Here we get to the heart of it, as it were (which is surely the pun behind Red Room). In a sense, the Red Room merely bows to the need to keep the show interesting. On Millionaire, contestants have to explain the thinking that informs their choices. Survivor, too, would quickly pall if the producers didn’t get the contestants to complain about their fellow tribe members on camera. But still, the Red Room takes the nastiness to a whole new level. The point of Survivor is to get contestants to betray each other.

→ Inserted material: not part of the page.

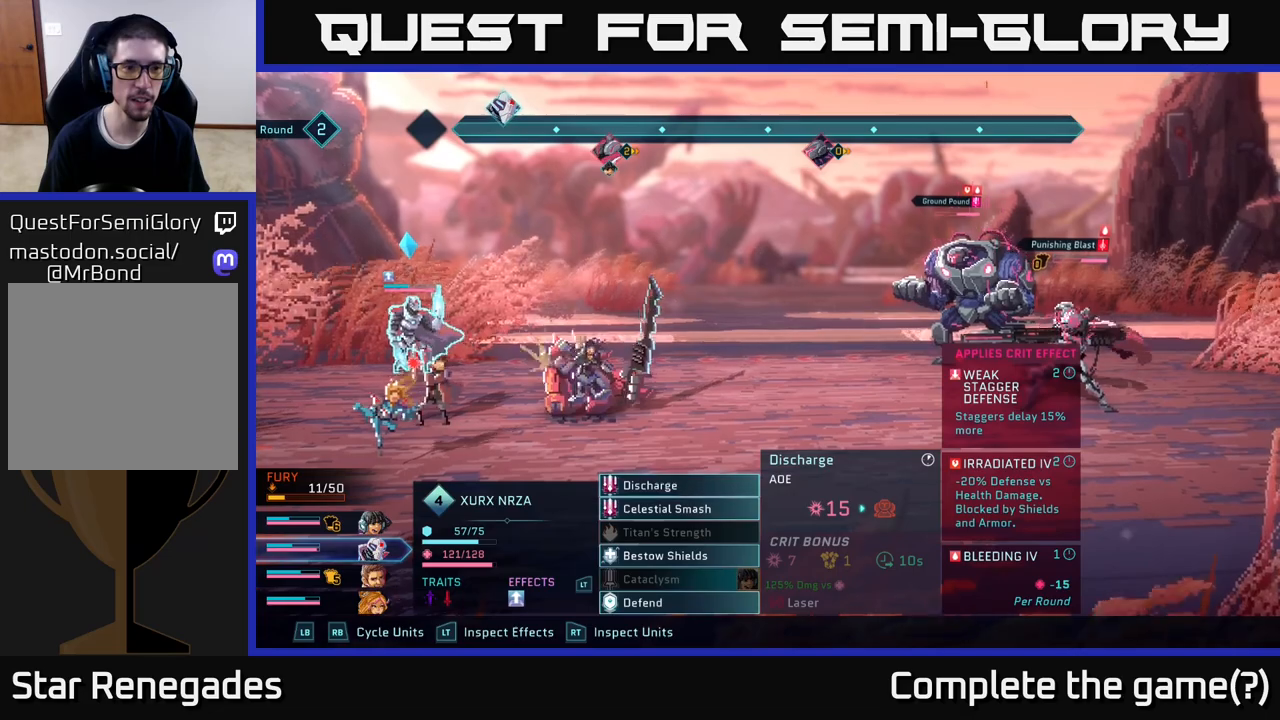
{"buttons": [], "left_stick": "center", "right_stick": "center", "events": []}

The point of Big Brother is to get contestants to betray themselves.
Big Brother, in other words, is the encounter group from hell. (An ironic note here is that the encounter group is really just the 1970s version of the company retreat, contemporary management theory being in many ways the product of est, Gestalt therapy, transactional analysis, the Esalen Institute, etc.) Remember how avuncular Werner Erhard was, even while he prevented people attending his est sessions from leaving the room to pee? That’s Big Brother all over: the gentle voice and tender concern of Regis Philbin masking the cruelty of Survivor, all blended together in a mass mind-fuck the likes of which Americans have not yet seen. Is it a harbinger of things to come? Who knows? But Culturebox is certainly looking forward to it.